Coram's Fields is an independent children’s charity and a seven acre (2.8 ha) urban open space in the Kings Cross area of the London Borough of Camden.
Adults are only permitted to enter if accompanied by children.

==History==
The park is situated on the former site of the Foundling Hospital, established by Thomas Coram in what was then named Lamb's Conduit Field in 1739. In the 1920s The Foundling Hospital was relocated outside London to Ashlyns School in Berkhamsted, Hertfordshire, and the site was earmarked for redevelopment. However, a campaign organised by Janet Trevelyan and fundraising by local residents and a donation from Harold Harmsworth, 1st Viscount Rothermere led to the creation of the current park that opened in 1936.

==Services and facilities==
Coram's Fields provides services for children and young people in the local community, including an after school and holiday programme, a sports programme, a youth centre and an early years programme which includes a nursery and drop-in.

The park includes three eight-a-side football pitches, two tennis courts, a stickball field, a basketball court, a children's playground, sand pits, a pets corner and a café.

==Neighbourhood==
To the west is Brunswick Square, and to the east is Mecklenburgh Square (bordered by Goodenough College to the south), two historical London squares. To the north is the Thomas Coram Foundation and St George's Gardens. To the south are Guilford Street and Great Ormond Street Hospital.
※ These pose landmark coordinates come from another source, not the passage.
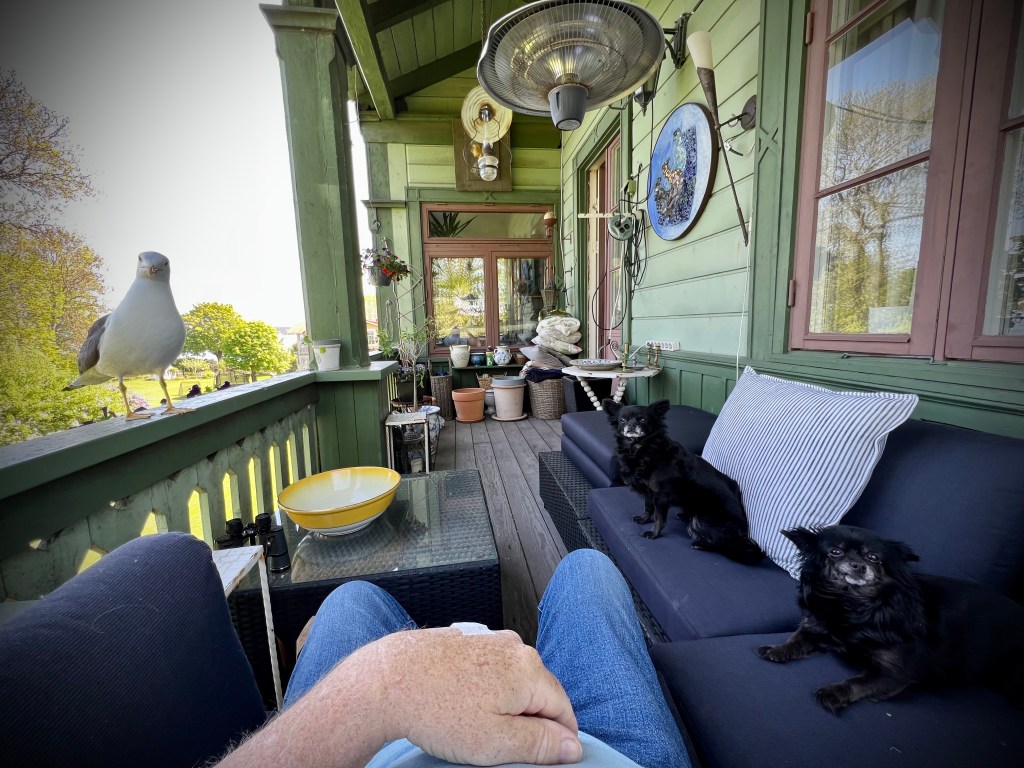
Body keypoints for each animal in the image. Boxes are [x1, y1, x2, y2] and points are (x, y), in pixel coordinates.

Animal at [603, 398, 762, 563]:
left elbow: (659, 518)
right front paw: (644, 519)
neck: (641, 449)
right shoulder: (649, 491)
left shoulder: (661, 495)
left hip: (701, 518)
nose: (631, 424)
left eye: (643, 420)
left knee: (723, 543)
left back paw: (700, 544)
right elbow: (648, 507)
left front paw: (654, 534)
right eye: (622, 420)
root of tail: (743, 532)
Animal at [758, 524, 1024, 713]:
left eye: (873, 557)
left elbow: (858, 682)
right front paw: (777, 649)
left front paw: (833, 693)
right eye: (835, 552)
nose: (858, 565)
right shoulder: (816, 625)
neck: (852, 604)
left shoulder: (896, 672)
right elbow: (797, 639)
The Thomas Coram Foundation for Children (the successor charity to the Foundling Hospital) and the Foundling Museum housing the art collections of the former Hospital, are based in buildings nearby.

==Management and planning designations==
Coram's Fields is owned and run by an independent registered charity, officially named Coram's Fields and the Harmsworth Memorial Playground.

Coram's Fields, and Brunswick and Mecklenburgh Squares are jointly listed Grade II on the Register of Historic Parks and Gardens.